I can't even begin to describe how much Jamie Parker - and his performance as Harry - means to me. His screams shake me to the core, and in the scene where James and Lily die... oh, I know how that feels. To watch him as Harry watch his parents die - it kills me. I know what that’s like, Jamie, and that sudden unbearable pain as you see them again, knowing that they are already gone because you exist in that moment of time without them and have to return to that moment without them again... he strikes that cord, more than I have ever seen anyone else do. I hope he doesn’t know how that feels, my darling, I hope he doesn’t. But if he does, oh if he does I am so sorry. For the moment thathe does, when that moment comes as inevitably life dictates it one day must, I am so sorry. I will be there for him when that day arrives. I won't be the person he turns to, and nor should I be. But I will be there for him. I love him, that Jamie. More than I can articulate and more than anyone will ever know. I fell for him as Guildenstern, I renewed that love when he was Sky, I was amazed by him as Lee and Mike, I fell further for him as Sky, and I want to protect him and hold him as Harry.

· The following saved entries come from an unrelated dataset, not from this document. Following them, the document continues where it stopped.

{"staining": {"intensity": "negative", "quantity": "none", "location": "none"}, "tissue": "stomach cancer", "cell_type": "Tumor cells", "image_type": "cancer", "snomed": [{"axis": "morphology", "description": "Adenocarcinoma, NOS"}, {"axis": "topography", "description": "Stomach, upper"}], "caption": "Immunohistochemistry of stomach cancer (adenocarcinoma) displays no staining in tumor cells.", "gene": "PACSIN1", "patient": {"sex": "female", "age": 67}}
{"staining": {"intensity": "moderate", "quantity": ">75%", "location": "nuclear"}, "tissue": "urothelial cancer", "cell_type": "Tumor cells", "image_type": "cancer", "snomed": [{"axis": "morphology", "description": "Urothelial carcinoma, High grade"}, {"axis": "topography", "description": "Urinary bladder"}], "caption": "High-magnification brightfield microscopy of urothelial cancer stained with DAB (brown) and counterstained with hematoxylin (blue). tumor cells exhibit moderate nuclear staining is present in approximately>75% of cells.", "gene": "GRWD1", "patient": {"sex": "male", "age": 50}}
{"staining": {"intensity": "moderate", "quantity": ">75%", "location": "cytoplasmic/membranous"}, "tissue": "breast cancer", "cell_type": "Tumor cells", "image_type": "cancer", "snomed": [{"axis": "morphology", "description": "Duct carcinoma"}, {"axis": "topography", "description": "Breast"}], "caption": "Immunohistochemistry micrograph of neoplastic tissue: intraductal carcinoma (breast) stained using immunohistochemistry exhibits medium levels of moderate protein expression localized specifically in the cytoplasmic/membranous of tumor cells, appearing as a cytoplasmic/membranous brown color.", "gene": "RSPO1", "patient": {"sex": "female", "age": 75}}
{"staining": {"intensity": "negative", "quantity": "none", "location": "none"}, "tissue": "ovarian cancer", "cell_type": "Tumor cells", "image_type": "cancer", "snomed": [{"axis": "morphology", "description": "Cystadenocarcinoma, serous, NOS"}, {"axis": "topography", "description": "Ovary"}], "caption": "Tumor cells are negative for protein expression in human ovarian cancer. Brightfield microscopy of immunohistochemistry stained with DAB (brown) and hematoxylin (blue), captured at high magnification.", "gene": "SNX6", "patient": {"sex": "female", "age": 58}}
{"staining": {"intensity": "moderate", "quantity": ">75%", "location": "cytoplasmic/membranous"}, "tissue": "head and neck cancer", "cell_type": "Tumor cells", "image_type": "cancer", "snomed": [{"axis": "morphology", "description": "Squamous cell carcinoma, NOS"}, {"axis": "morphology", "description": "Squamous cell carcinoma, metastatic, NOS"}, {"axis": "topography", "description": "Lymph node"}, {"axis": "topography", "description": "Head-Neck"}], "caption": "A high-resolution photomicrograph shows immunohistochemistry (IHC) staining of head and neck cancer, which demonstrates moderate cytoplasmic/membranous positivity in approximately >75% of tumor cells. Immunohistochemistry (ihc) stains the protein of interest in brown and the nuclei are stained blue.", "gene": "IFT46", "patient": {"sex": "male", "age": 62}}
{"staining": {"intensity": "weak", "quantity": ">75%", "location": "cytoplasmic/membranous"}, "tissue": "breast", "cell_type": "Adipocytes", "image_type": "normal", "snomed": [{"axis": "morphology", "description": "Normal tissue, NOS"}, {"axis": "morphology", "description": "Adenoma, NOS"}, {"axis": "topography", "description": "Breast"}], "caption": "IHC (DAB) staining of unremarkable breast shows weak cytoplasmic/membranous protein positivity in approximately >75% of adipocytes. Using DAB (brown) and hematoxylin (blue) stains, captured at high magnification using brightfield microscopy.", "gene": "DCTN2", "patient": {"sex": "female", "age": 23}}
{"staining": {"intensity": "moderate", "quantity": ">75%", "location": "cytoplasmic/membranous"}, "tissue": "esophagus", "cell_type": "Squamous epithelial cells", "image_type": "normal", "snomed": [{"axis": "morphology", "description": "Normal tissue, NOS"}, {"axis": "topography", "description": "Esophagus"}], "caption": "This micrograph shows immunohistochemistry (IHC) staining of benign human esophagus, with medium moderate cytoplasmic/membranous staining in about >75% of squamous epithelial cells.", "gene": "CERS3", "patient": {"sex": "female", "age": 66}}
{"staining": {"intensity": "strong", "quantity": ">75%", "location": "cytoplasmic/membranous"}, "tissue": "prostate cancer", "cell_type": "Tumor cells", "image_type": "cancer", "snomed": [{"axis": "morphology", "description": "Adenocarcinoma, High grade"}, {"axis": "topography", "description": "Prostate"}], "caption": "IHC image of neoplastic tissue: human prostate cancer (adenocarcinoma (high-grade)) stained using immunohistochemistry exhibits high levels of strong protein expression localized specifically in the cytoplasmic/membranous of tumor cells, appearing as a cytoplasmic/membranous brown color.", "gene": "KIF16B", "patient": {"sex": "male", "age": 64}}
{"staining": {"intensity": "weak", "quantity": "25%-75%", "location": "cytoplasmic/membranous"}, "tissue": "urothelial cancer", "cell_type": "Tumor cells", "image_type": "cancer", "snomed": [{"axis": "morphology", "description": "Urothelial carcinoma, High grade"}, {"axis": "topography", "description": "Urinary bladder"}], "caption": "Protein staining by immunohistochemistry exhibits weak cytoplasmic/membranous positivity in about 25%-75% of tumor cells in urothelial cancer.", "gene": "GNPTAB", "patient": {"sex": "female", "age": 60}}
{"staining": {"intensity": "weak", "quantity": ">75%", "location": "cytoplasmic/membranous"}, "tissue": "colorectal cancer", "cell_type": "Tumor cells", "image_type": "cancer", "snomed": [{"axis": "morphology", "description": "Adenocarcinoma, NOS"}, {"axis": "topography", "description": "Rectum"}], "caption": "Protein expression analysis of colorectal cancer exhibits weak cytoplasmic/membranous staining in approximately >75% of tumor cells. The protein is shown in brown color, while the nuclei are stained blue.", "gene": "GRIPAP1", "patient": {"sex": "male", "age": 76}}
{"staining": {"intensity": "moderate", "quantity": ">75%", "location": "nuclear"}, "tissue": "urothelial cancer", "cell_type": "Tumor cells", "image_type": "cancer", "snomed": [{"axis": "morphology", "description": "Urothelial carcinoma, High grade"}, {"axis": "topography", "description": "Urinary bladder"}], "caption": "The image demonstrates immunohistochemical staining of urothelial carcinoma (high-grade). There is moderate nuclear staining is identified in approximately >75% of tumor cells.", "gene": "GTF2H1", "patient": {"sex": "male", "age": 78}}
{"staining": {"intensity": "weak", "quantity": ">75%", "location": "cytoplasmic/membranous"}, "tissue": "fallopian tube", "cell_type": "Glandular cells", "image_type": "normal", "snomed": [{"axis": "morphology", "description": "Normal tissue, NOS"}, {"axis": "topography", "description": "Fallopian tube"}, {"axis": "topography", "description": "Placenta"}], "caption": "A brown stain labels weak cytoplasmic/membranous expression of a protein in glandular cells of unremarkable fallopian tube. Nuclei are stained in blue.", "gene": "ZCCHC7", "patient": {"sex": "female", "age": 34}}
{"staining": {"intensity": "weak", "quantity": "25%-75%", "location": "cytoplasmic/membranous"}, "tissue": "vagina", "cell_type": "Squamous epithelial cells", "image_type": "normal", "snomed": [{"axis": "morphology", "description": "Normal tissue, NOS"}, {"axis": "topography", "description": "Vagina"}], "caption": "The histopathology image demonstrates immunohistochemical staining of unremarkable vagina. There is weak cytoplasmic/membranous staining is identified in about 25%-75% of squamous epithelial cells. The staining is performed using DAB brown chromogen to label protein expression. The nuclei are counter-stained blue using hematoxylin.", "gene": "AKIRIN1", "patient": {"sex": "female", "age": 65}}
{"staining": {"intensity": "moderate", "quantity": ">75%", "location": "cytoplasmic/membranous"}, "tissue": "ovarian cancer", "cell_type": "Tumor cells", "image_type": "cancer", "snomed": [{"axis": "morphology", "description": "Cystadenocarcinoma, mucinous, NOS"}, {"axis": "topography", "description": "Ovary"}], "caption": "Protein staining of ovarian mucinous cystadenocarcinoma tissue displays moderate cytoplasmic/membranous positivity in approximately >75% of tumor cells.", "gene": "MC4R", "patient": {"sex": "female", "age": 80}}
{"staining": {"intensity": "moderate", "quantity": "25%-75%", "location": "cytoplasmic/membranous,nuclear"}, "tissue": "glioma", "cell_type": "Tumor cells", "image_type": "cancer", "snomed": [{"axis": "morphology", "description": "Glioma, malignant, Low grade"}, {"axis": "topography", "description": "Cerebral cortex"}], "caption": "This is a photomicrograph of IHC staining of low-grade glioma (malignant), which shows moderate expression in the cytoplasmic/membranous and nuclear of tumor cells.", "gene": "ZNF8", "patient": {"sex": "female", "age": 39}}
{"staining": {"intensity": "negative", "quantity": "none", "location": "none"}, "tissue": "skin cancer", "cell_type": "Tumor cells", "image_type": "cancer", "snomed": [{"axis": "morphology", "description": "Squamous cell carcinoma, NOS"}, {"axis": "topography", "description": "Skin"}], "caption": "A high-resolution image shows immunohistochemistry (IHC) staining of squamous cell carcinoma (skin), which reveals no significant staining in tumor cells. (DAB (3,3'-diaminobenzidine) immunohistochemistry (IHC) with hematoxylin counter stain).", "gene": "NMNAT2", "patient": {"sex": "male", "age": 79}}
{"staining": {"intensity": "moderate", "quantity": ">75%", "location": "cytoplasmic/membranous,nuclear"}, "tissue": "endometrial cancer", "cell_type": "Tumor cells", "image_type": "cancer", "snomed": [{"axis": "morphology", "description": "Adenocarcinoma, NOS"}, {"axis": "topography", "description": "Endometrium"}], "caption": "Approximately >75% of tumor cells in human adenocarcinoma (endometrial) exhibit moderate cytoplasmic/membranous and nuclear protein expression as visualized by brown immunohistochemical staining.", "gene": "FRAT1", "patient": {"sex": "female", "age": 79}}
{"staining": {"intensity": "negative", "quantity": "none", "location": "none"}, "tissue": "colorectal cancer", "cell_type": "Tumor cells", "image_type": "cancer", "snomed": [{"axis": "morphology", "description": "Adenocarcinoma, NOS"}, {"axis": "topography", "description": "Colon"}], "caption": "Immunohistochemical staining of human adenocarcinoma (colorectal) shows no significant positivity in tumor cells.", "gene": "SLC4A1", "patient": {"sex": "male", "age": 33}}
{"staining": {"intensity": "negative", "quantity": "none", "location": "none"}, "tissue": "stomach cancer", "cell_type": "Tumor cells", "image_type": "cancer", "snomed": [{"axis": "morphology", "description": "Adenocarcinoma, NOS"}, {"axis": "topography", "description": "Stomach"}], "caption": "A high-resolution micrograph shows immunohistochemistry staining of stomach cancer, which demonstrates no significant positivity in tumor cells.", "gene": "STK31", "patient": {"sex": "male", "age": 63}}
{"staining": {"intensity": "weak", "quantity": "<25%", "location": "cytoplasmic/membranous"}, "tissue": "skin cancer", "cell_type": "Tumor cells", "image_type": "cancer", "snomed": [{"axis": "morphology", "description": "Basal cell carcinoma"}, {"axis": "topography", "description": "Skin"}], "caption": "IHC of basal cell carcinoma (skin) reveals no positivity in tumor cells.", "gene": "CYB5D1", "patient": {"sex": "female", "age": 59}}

I was lucky enough to meet him after that show. He recognised me, and came over to me, hugged and kissed my cheek. That hug and kiss was unexpected! He thanked me for the present and jigsaw I’d given him, and signed my copy of the script, and I got the best photo with him... and then he said yes to helping me with my dissertation... eeep! And, after all of this, I know that I will always love him. I'm trying to progress, work forward, but know that my heart will always be him, for anything.
And then I saw him yesterday. I was in London at the Globe Theatre (seeing picture of him as Henry V all over the place!) and then I made my way to the Palace to drop off a card for him with some starter questions in for my dissertation for next year. He came out of the door, saw me, hugged me again and then signed my audio CD of The History Boys... and I got another photo (once he’d taken off his bike helmet, scarf and refloofed his hair, which was adorable). This photo is also one of my favourites... especially as he’d forgotten to take his scar off - I have a photo with JamieHarry! :P
I am incredibly lucky to have had 2 very special days in the past one and a half weeks, and to love someone in the way that I do. I am one very happy Alice!